Ozzy’s grin flashes. “Same.”
“And I like… making men regret underestimating me.”
Arrow mutters, “You’re going to fit in.”
Ozzy leans closer, eyes bright. “And what about mohawks?” he asks, clearly too pleased with himself. “Are those part of your rule-breaking lifestyle?”
I snort. “They’re certainly… a choice.”
“A good choice,” he corrects.
“A loud choice,” Arrow adds.
I glance at Ozzy’s hair again and my stomach flips in a way that has nothing to do with fear. “Fine,” I whisper. “It’s a good choice.”
Ozzy’s smile turns softer for a second, like he’s surprised by how much that means. Then his gaze sharpens again, returning to the mission. “Sleep when you can,” he says quietly. “We’re not done.”
I nod, swallowing. “I know,” I whisper.
But for the first time in weeks, the words don’t feel like a sentence. They feel like a plan. And I’m sitting beside a man with a mohawk and a dangerous smile who just ripped me out of hell like he’d been born to do it. So yeah. Maybe I’m not done. Maybe I’m just getting started.
FOUR
OZZY
The girl beside me doesn’t look like someone who just outran hell. She looks like someone who memorized every circle of it, catalogued the demons by name, and is already planning how to burn the place down the second she gets the chance.
Arrow’s got the blacked-out Escalade humming low through the sleeping veins of Saint Pierce, headlights carving pale tunnels out of the dark. Streetlights strobe across her face in slow, rhythmic pulses like the city itself is trying to get a good look at what we just stole from the tower. Salem Bloom.
I’m studying her. Can’t help it. My brain’s doing that thing again.

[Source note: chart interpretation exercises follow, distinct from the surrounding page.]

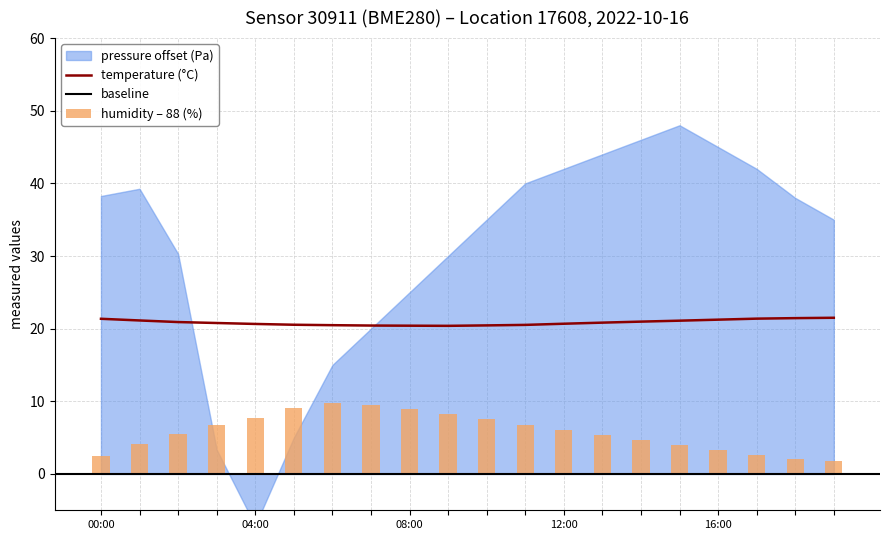

Is it true that temperature (°C) equals 20.6 at 16:00?

True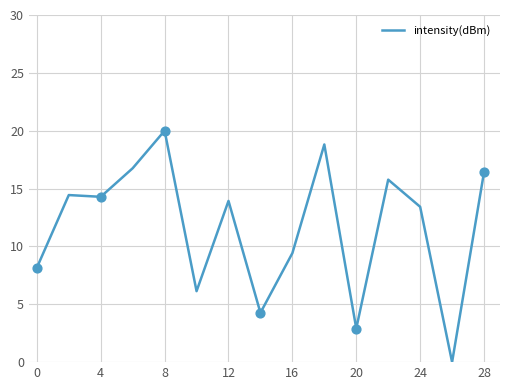

What is the difference between the maximum and minimum values?

20.0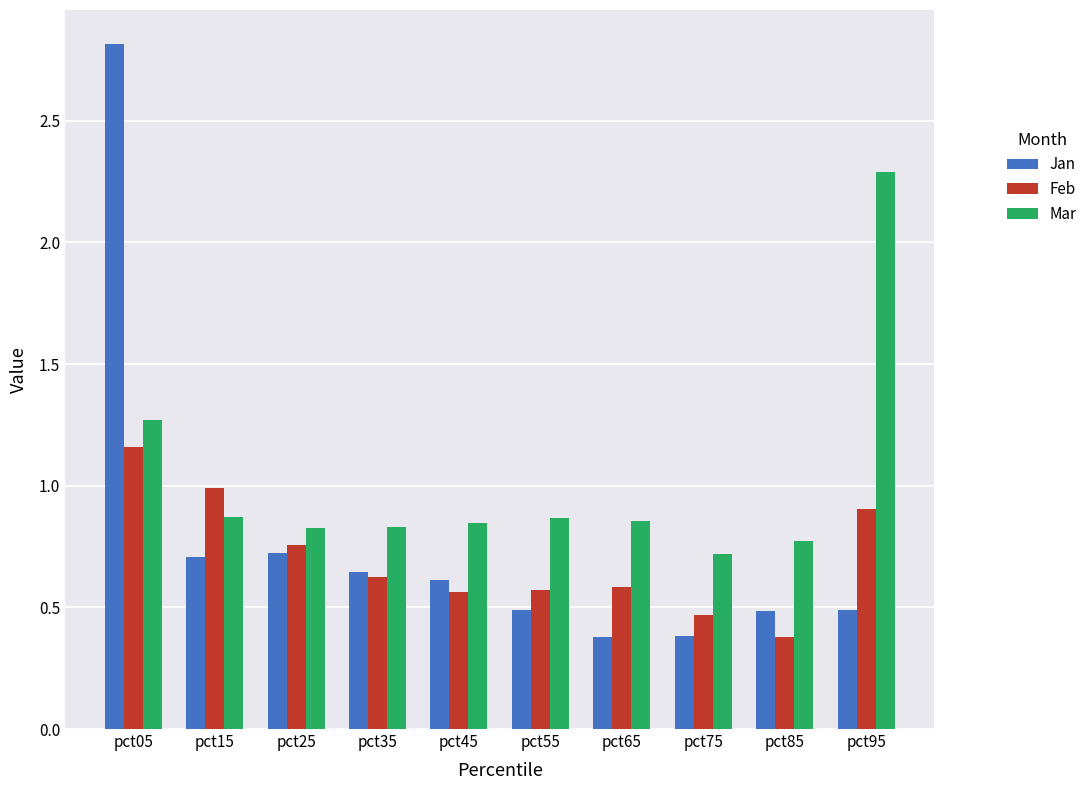

Which series has the widest spread of values?

Jan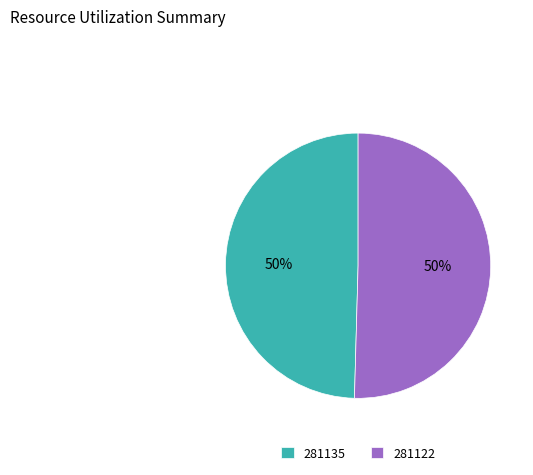

To the nearest percent, what is the average slice percentage?

50%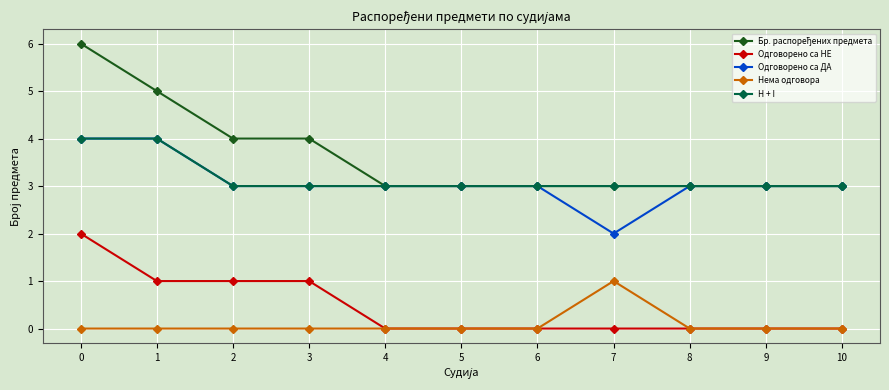

What is the highest value of the H + I series?

4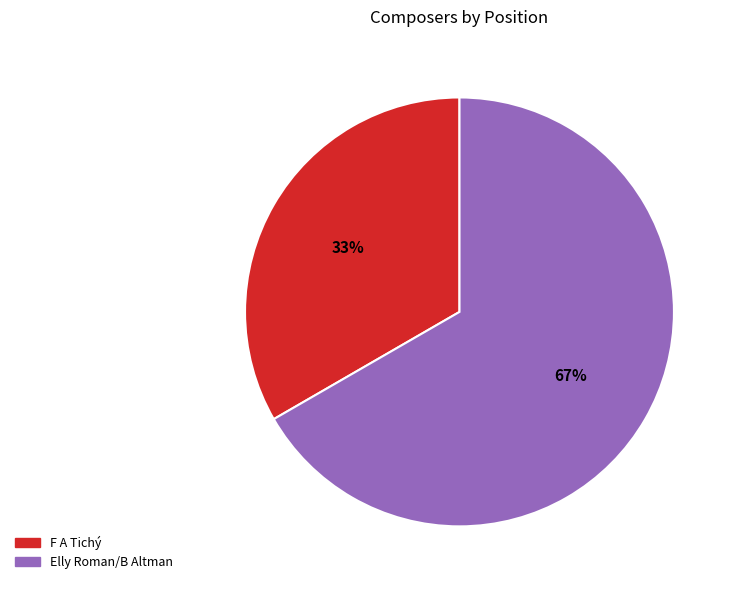

Count the number of slices in the pie.

2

It’s filing details like evidence I’ll need later, like I’m building a case against myself for caring too much.
Her hair is a dark spill over her shoulders, the kind of black that drinks light instead of reflecting it. It’s tangled in places, still carrying the faint scent of the lavender shit they used to “prepare” her for the auction. Strands stick to the damp skin at her temples. She hasn’t bothered to push them away. Too proud, maybe. Or too tired.
Her eyes are open and unblinking. They track everything: the red blink of the traffic cam we just rolled under, the silhouette of Arrow’s shoulders as he drives, the way my knuckles are white around the grip of the seat. No wide-eyed panic. No trembling lip. Just cold, steady calculation. Like she’s already running escape routes in her head, weighing me against the monsters she left behind, deciding whether I’m the lesser evil or just a different flavor of predator.

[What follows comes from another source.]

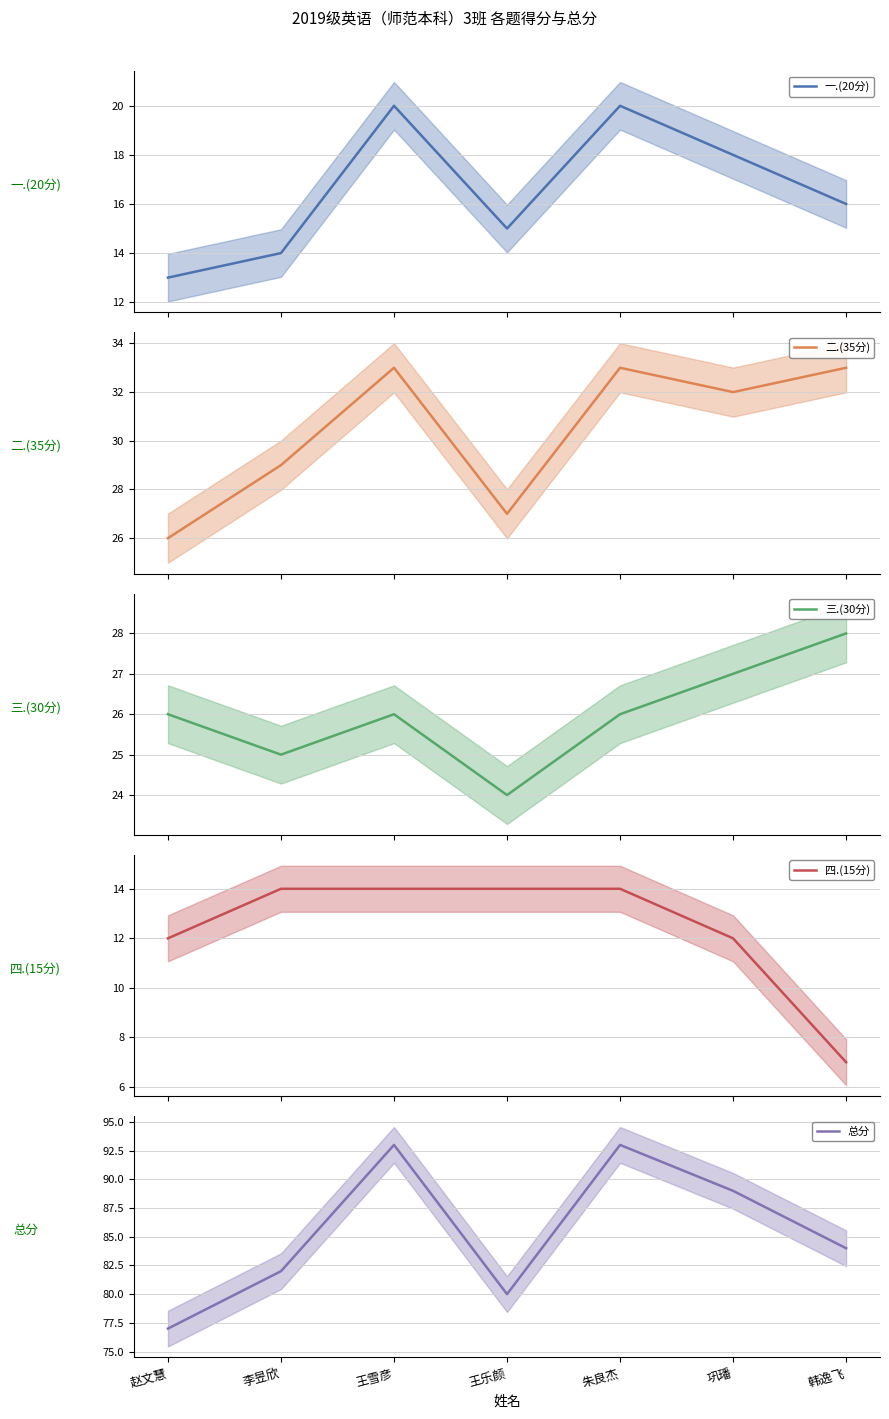

True or false: 三.(30分) and 四.(15分) cross at least once.

False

That’s not a victim staring back at me.
That’s a survivor.
Her posture is ramrod straight even though the leather seat is swallowing her small frame. Chin tipped up, shoulders squared like she’s daring the universe to try breaking her again.
Her hands rest in her lap, fingers laced so tight the knuckles bleach. Every few seconds one of them twitches, taps out a silent rhythm against her knee. Maybe just a nervous tic she doesn’t even know she has. Either way, it’s the only outward sign she’s holding herself together with nothing but sheer goddamn will.
There’s a bruise blooming along the inside of her left wrist, purple-yellow at the edges, finger-shaped. Someone grabbed her hard. Held on. I can picture it too clearly—the meaty hand of some handler, the way her skin would’ve given under the pressure, the way she probably didn’t cry out because crying would’ve given them satisfaction. My jaw locks so tight I taste blood from where I bite the inside of my cheek.
I want to break something.
Instead, I keep my voice light. Because dark humor is what I do when the world makes me want to commit arson. “So,” I murmur, leaning back with my arm on the seat, “you always takedown guards with office supplies, or is that a special occasion thing?”
Salem’s gaze flicks to me, unimpressed. “It was a clipboard.”
“A weaponized clipboard.”
“It was the closest thing I could reach.”
“Sounds like skill.”
Her mouth twitches. “Sounds like desperation.”